The Company’s outside counsel, Vorys, Sater, Seymour and Pease LLP, has revised its legal opinion to limit the application of the assumptions regarding the qualification of the Trustee and the filing of a Form T-1 to the Senior Debt Securities only.

 

  8. We note that with respect to the debt securities and guarantees, the legal opinion provided is limited to the laws of Ohio and New York, but that you also have subsidiary guarantors organized under the laws of the additional states of Florida, Indiana, Maryland, and Delaware. Division of Corporation Finance Staff Legal Bulletin No. 19 requires that counsel consider the law of the jurisdiction under which the registrant is organized in order to provide the binding obligation opinion. Please provide binding obligation opinions for the co-registrants organized under the laws from Florida, Indiana, Maryland, and Delaware based on the respective state laws for each of these co-registrants.

Response:

The Company’s outside counsel, Vorys, Sater, Seymour and Pease LLP, has revised its legal opinion to provide the binding obligation opinions for all of the co-registrants in accordance with Division of Corporation Finance Staff Legal Bulletin No. 19.

 

  9. Please confirm your understanding that an updated unqualified opinion of counsel should be filed with respect to the legality of the securities being offered for each sale of the securities registered in this filing. Refer to Question 212.05 of the Division of Corporation Finance’s Compliance and Disclosure Interpretations of Securities Act Rules.

Response:

We hereby confirm that we understand that an updated unqualified opinion of counsel must be filed with respect to the legality of the securities being offered for each sale of the securities registered on the Registration Statement.
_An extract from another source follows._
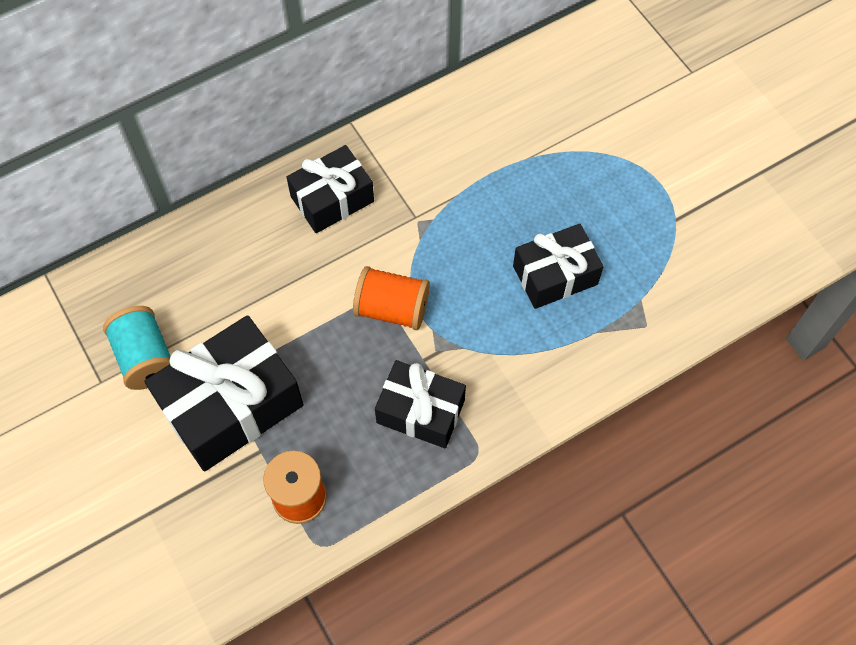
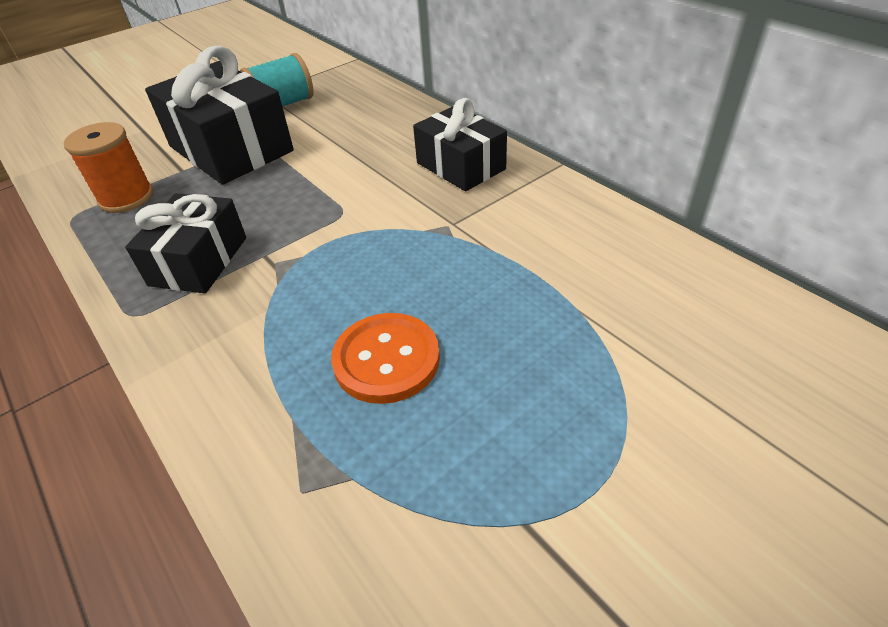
camera: 85 degrees right, 20 degrees down
(392, 308) = (330, 223): orange spool -> none
(555, 275) = (386, 360): black gift -> orange button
Please be advised that, unless the Staff has further comments regarding the Registration Statement, the Company intends to request acceleration of the effectiveness of the Registration Statement to a date as soon as reasonably possible. We will provide our acceleration request in a separate letter that will contain the representations described in the letter from the Staff.
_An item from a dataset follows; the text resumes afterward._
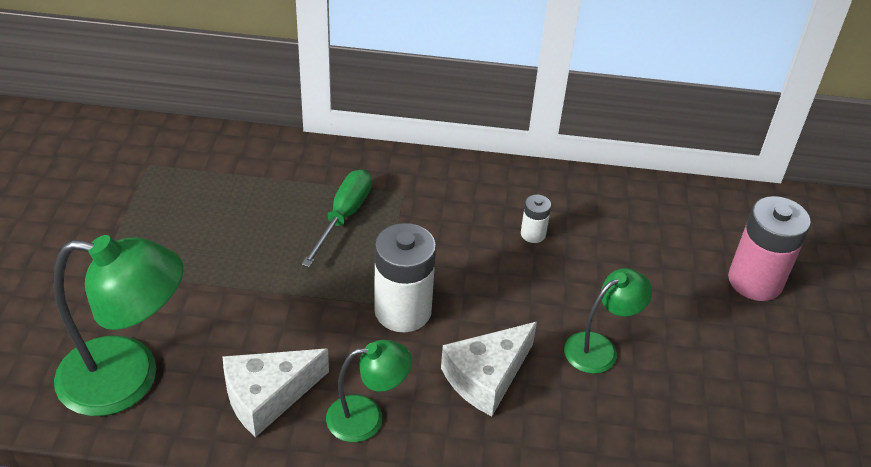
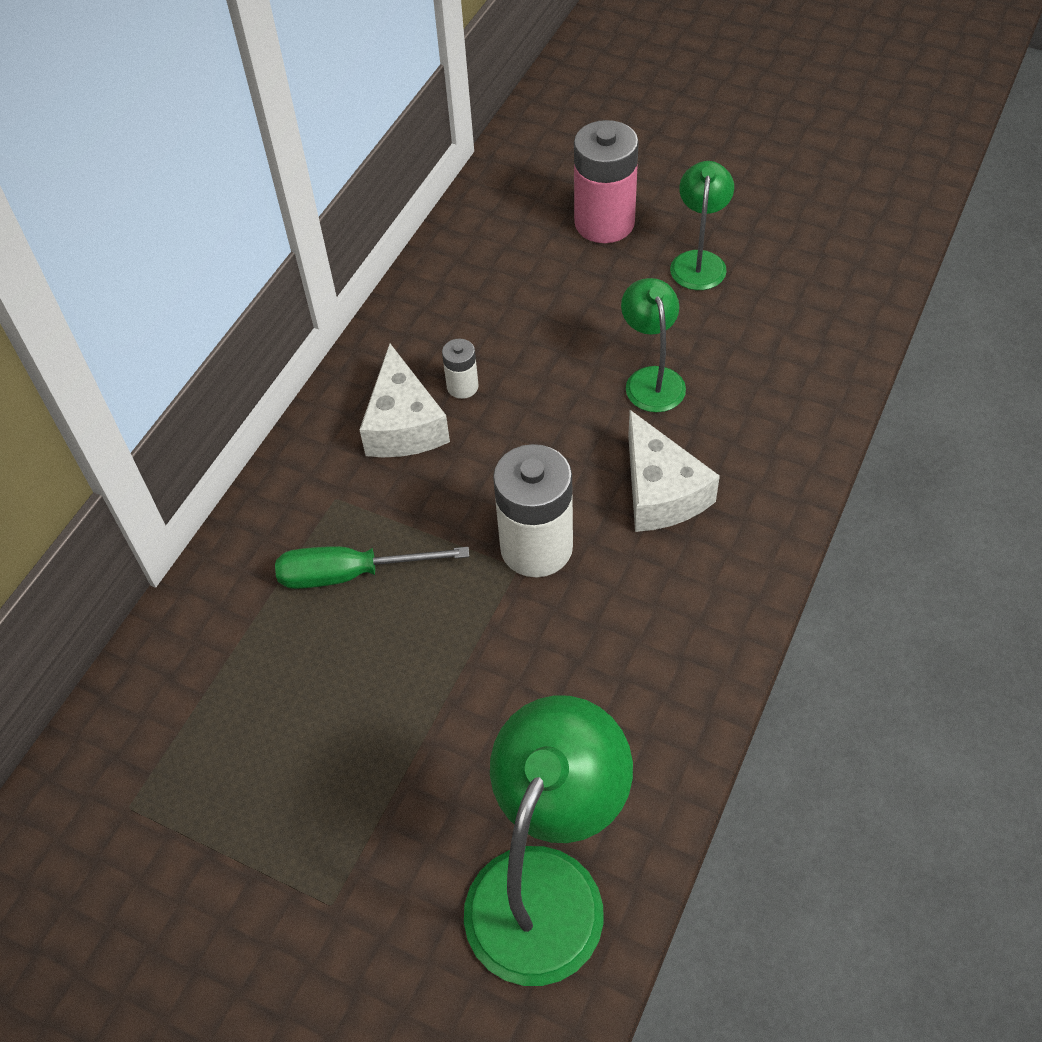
camera: 65 degrees left, 10 degrees up
(267, 396) = (624, 721): white cheese -> white cheese (403, 424)
(344, 216) = (350, 574): green screwdriver -> green screwdriver turned 45 degrees counterclockwise
(367, 417) = (684, 621): green lamp -> green lamp (699, 261)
If you have any questions, need further information or would like to discuss any of the information covered in this letter, please contact me at (614) 418-8014 or Adam K. Brandt of Vorys, Sater, Seymour and Pease LLP, the Company’s outside counsel, at (614) 464-6426.

 

Sincerely,
/s/ J. Thomas Mason
J. Thomas Mason

Executive Vice President, Chief Legal

Officer and Secretary of M/I Homes, Inc.